Şöhret belası

“İnsanda, ekseriyet itibarıyla, hubb-u cah denilen hırs-ı şöhret ve hodfuruşluk ve şan ve şeref denilen riyâkârâne halklara görünmek ve nazar-ı âmmede mevki sahibi olmaya, ehl-i dünyanın her ferdinde cüz’î, küllî arzu vardır. Hattâ o arzu için hayatını feda eder derecesinde şöhretperestlik hissi onu sevk eder.

Ehl-i âhiret için bu his gayet tehlikelidir.(Mektubat, s.402)”
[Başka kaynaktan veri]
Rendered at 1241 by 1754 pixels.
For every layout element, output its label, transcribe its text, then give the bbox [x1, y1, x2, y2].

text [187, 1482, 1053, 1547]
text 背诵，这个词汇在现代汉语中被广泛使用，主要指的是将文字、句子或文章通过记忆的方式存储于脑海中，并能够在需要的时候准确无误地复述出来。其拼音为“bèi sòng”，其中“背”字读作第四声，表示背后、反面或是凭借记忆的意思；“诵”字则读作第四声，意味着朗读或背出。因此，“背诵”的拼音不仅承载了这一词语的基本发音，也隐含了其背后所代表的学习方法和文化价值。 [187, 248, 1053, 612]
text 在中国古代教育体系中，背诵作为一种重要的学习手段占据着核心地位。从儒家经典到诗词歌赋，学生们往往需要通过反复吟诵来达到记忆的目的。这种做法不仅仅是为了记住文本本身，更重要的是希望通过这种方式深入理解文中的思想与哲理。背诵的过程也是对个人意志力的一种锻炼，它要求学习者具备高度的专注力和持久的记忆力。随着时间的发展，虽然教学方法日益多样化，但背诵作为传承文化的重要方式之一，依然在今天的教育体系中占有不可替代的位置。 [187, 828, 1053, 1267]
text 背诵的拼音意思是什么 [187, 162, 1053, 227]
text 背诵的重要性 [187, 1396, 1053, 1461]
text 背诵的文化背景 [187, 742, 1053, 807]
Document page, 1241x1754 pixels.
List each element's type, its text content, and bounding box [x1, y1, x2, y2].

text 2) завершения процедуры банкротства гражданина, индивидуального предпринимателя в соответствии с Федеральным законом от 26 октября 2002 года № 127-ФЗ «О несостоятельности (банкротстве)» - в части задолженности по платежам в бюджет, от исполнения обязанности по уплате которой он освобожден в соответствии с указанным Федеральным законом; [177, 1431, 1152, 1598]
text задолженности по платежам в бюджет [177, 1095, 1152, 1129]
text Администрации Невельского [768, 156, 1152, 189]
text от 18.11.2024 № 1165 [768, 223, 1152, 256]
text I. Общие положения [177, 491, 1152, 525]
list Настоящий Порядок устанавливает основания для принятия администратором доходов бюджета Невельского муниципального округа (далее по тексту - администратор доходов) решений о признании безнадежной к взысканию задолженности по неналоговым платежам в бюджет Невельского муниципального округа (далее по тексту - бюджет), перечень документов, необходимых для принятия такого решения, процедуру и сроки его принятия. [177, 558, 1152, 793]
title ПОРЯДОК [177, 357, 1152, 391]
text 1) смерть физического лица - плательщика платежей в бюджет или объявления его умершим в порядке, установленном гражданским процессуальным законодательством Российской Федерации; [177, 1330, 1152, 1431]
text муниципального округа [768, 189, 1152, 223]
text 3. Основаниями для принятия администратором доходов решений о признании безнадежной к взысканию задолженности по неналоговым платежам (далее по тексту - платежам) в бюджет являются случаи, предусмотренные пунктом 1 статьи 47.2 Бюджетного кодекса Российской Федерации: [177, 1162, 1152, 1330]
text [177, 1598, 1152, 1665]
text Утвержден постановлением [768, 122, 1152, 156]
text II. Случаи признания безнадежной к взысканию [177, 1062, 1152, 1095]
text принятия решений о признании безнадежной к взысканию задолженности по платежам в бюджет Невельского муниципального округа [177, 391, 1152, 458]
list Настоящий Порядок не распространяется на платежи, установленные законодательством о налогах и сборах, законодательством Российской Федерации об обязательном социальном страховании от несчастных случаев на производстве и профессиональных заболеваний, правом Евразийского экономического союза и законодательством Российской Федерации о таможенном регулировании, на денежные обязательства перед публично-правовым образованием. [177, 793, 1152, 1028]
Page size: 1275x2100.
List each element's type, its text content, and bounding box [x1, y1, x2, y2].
Makam ve mevki sahibi olmak, şan ve şeref gösterisinde bulunmak, halkların nazarında gözde olmak, toplumda yüksek noktalarda gözükmek bu gün için cemiyette hastalık seviyesine geldi. Bilhassa basının ve televizyonların etkisi ile şöhret sahibi olmak için çok şeyler feda ediliyor. Şöhret bir bela olmaya başladı. Alkışlar ise sanki bu belanın ayak sesleri gibi. Abartılı övgüler ve alkışlarda menhus bir lezzet var. İnsandaki tüm firavunluk duygularını okşuyor. Nefsi kabartıyor, enaniyeti şişiriyor.

Cemiyette nazar-ı dikkati celp eden her sahada bu durum var. Sanat dünyasında, sinema ve televizyon sahasında, spor camiasında, siyaset arenasında, hatta maneviyat cenahında bile bu var. Abartılı övgüler, yersiz alkışlar, “en büyük sanatçı” gibi sözler, “ne büyük futbolcu” gibi şişirmeler, “Türkiye seninle gurur duyuyor” gibi tezahüratlar hep bu tür sıkıntıların göstergesi.

İnsanların gözünde şöhret sahibi olmak o kadar temelsiz bir durum ki, mahiyeti biraz olsun bilinse bu yola hiç girilmez. Zira gözünde yer tutmaya çalıştığın insan senin gibi aciz ve zayıf birisi. Bir gün gelecek o da senin gibi ölüp gidecek. Fani olan birinin nazarında şöhret olsan ne yazar, olmasan ne yazar. Belki bir kaç yıl devam eder ancak sonunda şöhreti ile birlikte ölür gider.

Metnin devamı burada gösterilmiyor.